OLIVIA RODRIGO DEJA VU REVIEWS DRIVERS

Olivia Rodrigo’s “ Drivers License” is one such song.

OLIVIA RODRIGO DEJA VU REVIEWS PATCH

You don’t have to be married in a rough patch to tap into the dignified frustration of Beyoncé’s “ Don’t Hurt Yourself” or to have had several publicized breakups to know the grace and gratitude of Ariana Grande’s “ Thank U, Next.” Like parables, good love songs get listeners to identify with a singer and to reflect on what we might do, or what we have done, when confronted with a situation like theirs. The good ones are able to resonate in spite of (or, at times, because of) the specificities and trivialities of their own circumstances. And sometimes they are! More often, they’re not.Ī pop songwriter’s job is to make the personal and the mundane seem universal and significant, to relay, via sharing one’s own thoughts and experiences, some finer understanding of the human condition. In the thick of it, these feel like matters of planetary consequence.

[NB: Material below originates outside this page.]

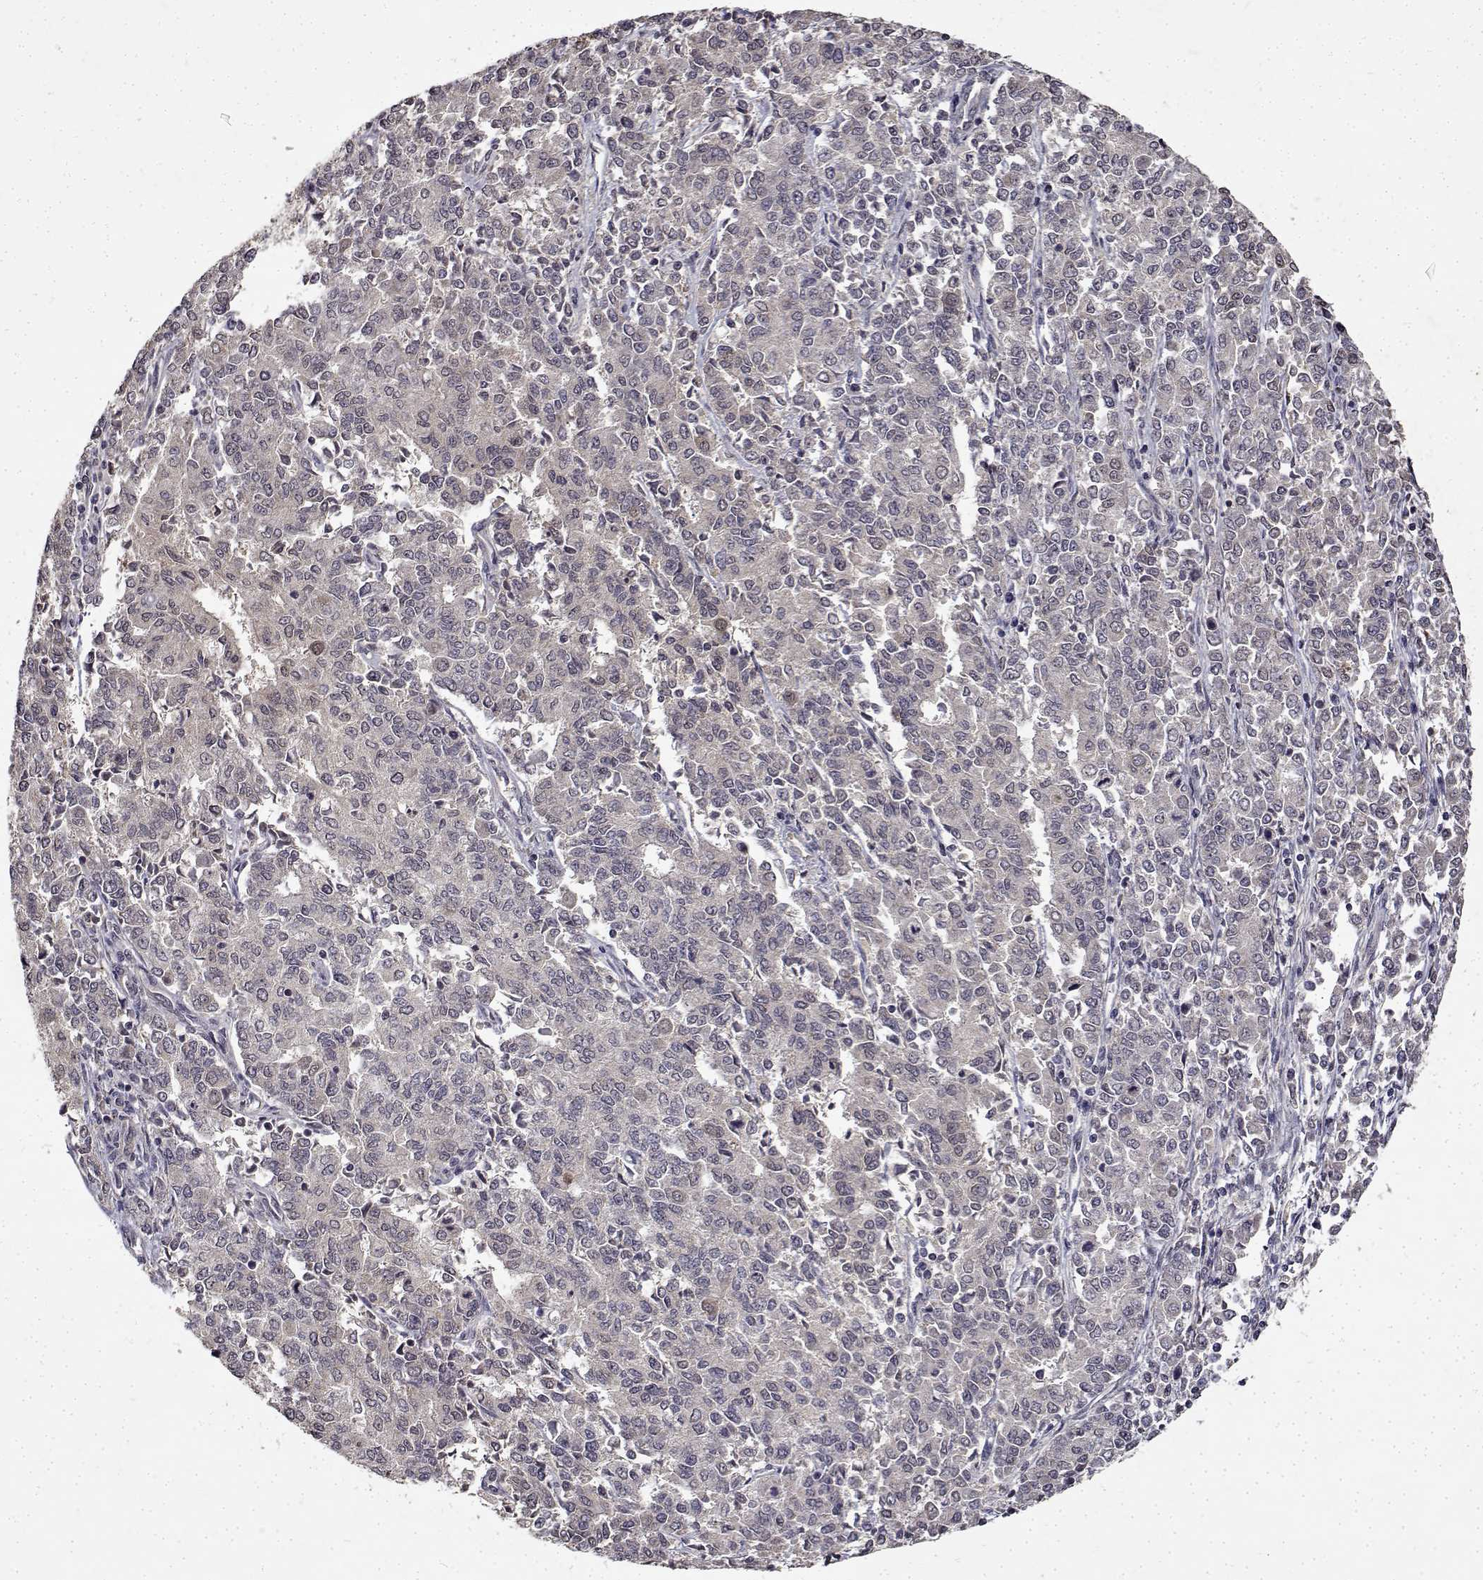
{"staining": {"intensity": "negative", "quantity": "none", "location": "none"}, "tissue": "endometrial cancer", "cell_type": "Tumor cells", "image_type": "cancer", "snomed": [{"axis": "morphology", "description": "Adenocarcinoma, NOS"}, {"axis": "topography", "description": "Endometrium"}], "caption": "IHC of endometrial cancer displays no staining in tumor cells.", "gene": "BDNF", "patient": {"sex": "female", "age": 50}}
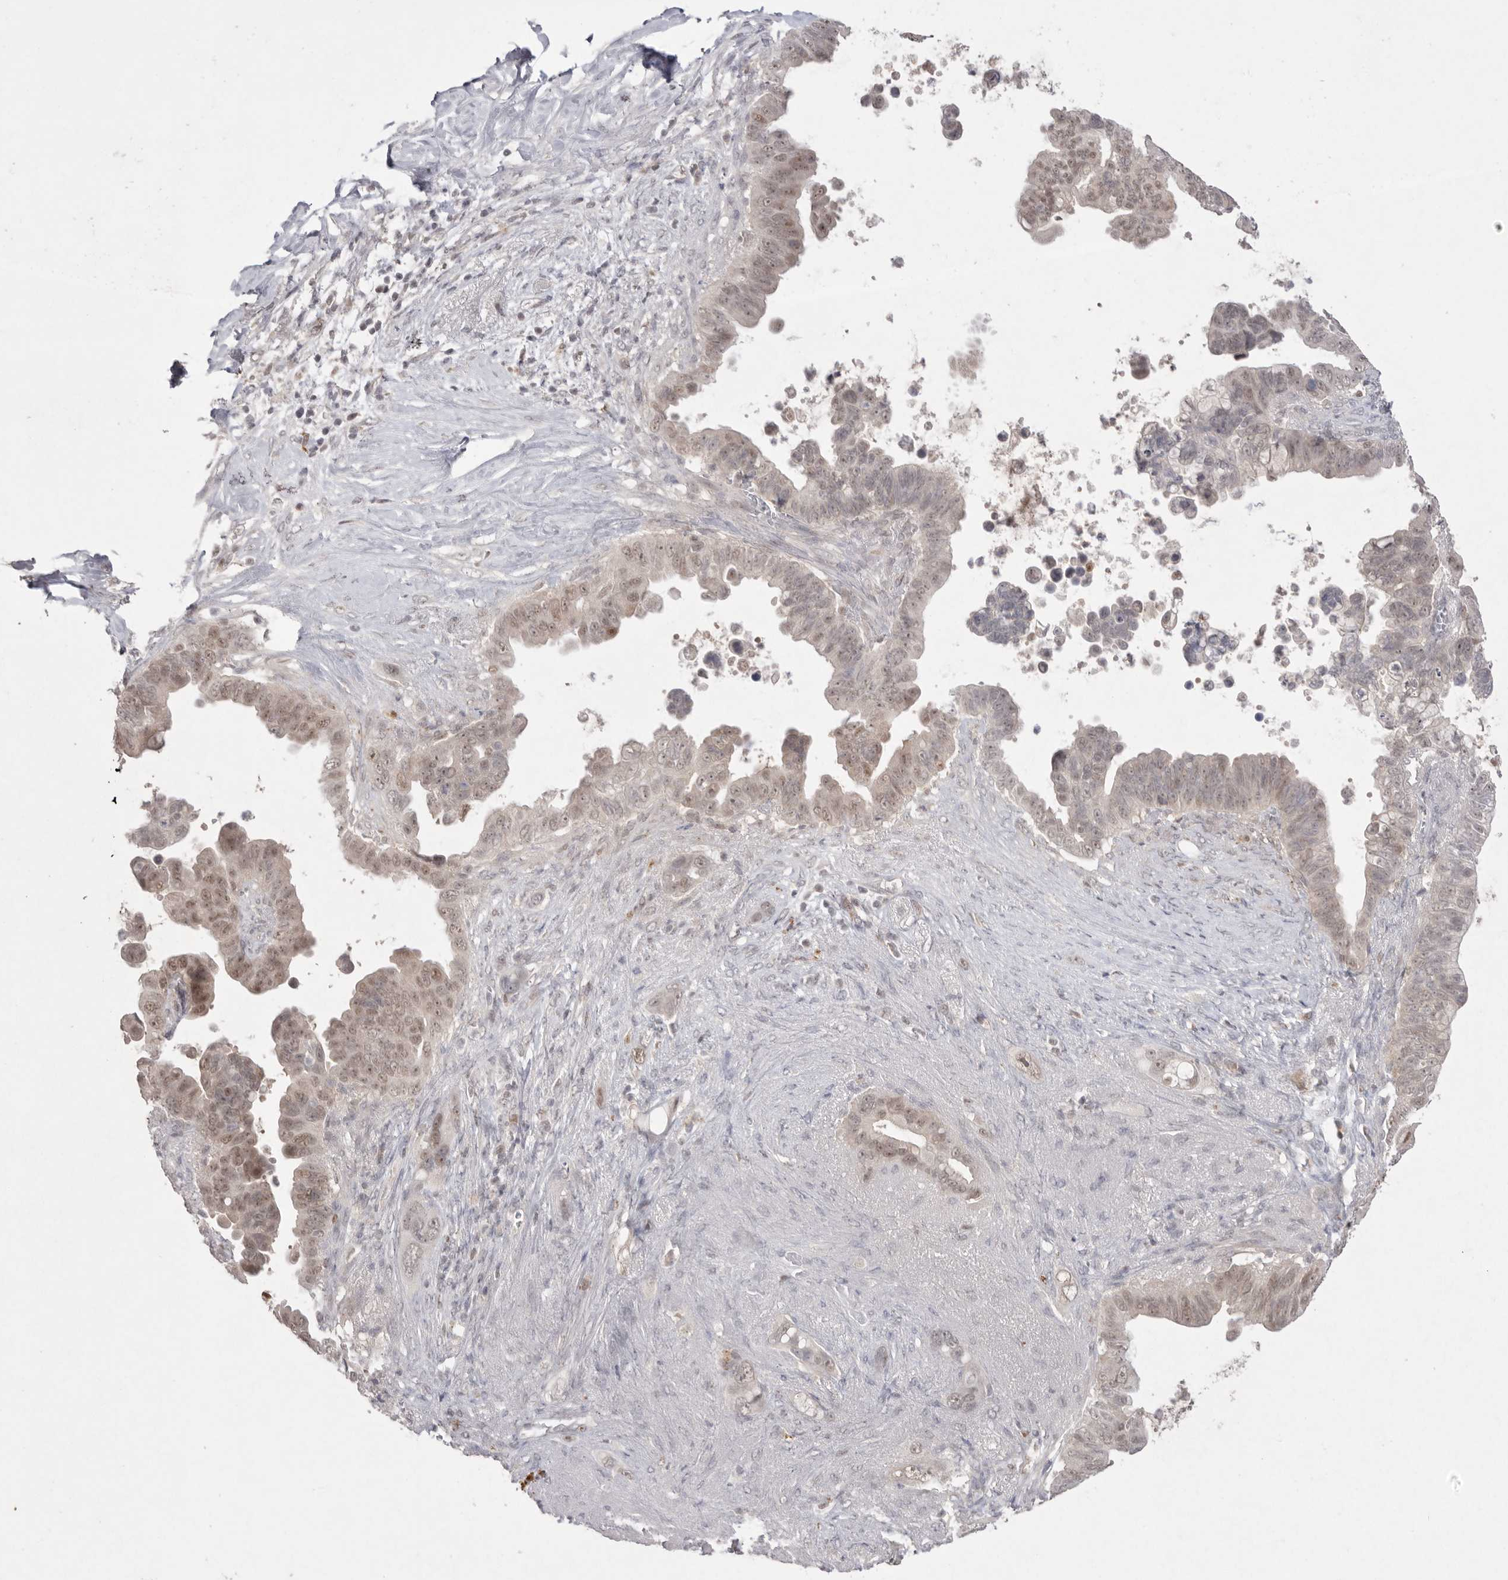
{"staining": {"intensity": "weak", "quantity": ">75%", "location": "cytoplasmic/membranous,nuclear"}, "tissue": "pancreatic cancer", "cell_type": "Tumor cells", "image_type": "cancer", "snomed": [{"axis": "morphology", "description": "Adenocarcinoma, NOS"}, {"axis": "topography", "description": "Pancreas"}], "caption": "Brown immunohistochemical staining in pancreatic adenocarcinoma demonstrates weak cytoplasmic/membranous and nuclear expression in approximately >75% of tumor cells.", "gene": "HUS1", "patient": {"sex": "female", "age": 72}}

olivia rodrigo deja vu reviews

Everyone’s trying to hit big and cash out, but to win is to risk and learn failure. Putting yourself out there is a gamble sometimes love is a losing game. Maybe you luck out and find someone kind, thoughtful, and quietly sophisticated, and you feel like you’ll never meet the day where you stop being impressed and surprised. Suddenly, someone means the world to you, and short-term happiness is contingent upon how well they handle that.